Source passage:
"""

I actually don't know these instructions. The SoC architectures we had a look on don't even share caches 
between µP and µC CPU cores, so DRAM (and possibly SRAM) at the lowest level is the only common resource to 
synchronize on. But if there are synchronous instructions waiting on memory change, even better.

> > 4. Issues
> > 
> >    - Driver initiated device reset at start of device initialization:
> > 
> >      According to the specification, the driver must reset the device
> >      before reading the DeviceFeatures. This is before it knows that
> >      the device needs synchronization.
> >      In this case the driver must restart the device initialization,
> >      i.e. reinitiate device reset, this time waiting for 
> >      acknowledgement of the device.
>
> This sounds fine. It doesn't stop your approach from working.
>
> > 
> >    - driver -> device notification of queue updates, i.e. QueueNotify:
> > 
> >      If the driver would have to wait for device acknowledgement of 
> >      updates to QueueNotify after device initialization phase, this
> >      would have signification impact on the performance and would 
> >      probably be not accepted by users. Therefore the requirement for 
> >      synchronization on updates to QueueNotify is dropped.
> >      Instead, the device is supposed to periodically check for updates 
> >      on QueueNotify or check the physical memory location of the
> >      driver queues directly for updates.
>
> The queue index or VIRTIO_F_NOTIFICATION_DATA value may be overwritten by the driver by the time 
> the device sees it. If the device needs to poll anyway > then it might as well poll the vring.

"""

Keypoint descriptions in text:
"""

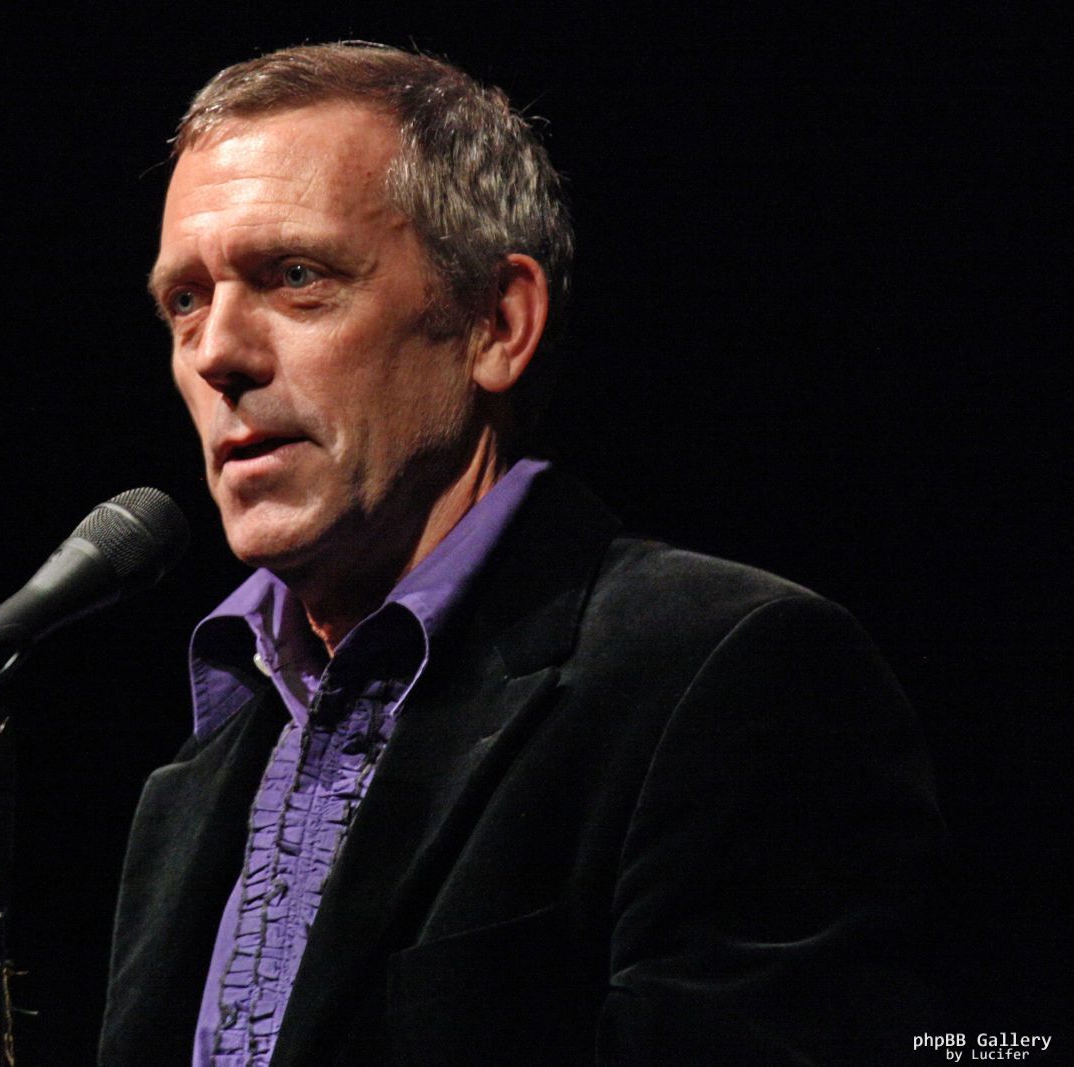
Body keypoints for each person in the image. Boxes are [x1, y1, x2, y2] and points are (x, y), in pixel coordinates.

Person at [102, 42, 945, 1066]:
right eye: (185, 300)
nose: (217, 354)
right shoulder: (192, 778)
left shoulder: (726, 674)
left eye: (296, 276)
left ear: (497, 324)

"""

What to produce: Repeat the portion of the virtio synchronization discussion above that begins at the words "I actually don't" and ends after "change, even better.", keeping every word unchanged.

Written answer:
I actually don't know these instructions. The SoC architectures we had a look on don't even share caches 
between µP and µC CPU cores, so DRAM (and possibly SRAM) at the lowest level is the only common resource to 
synchronize on. But if there are synchronous instructions waiting on memory change, even better.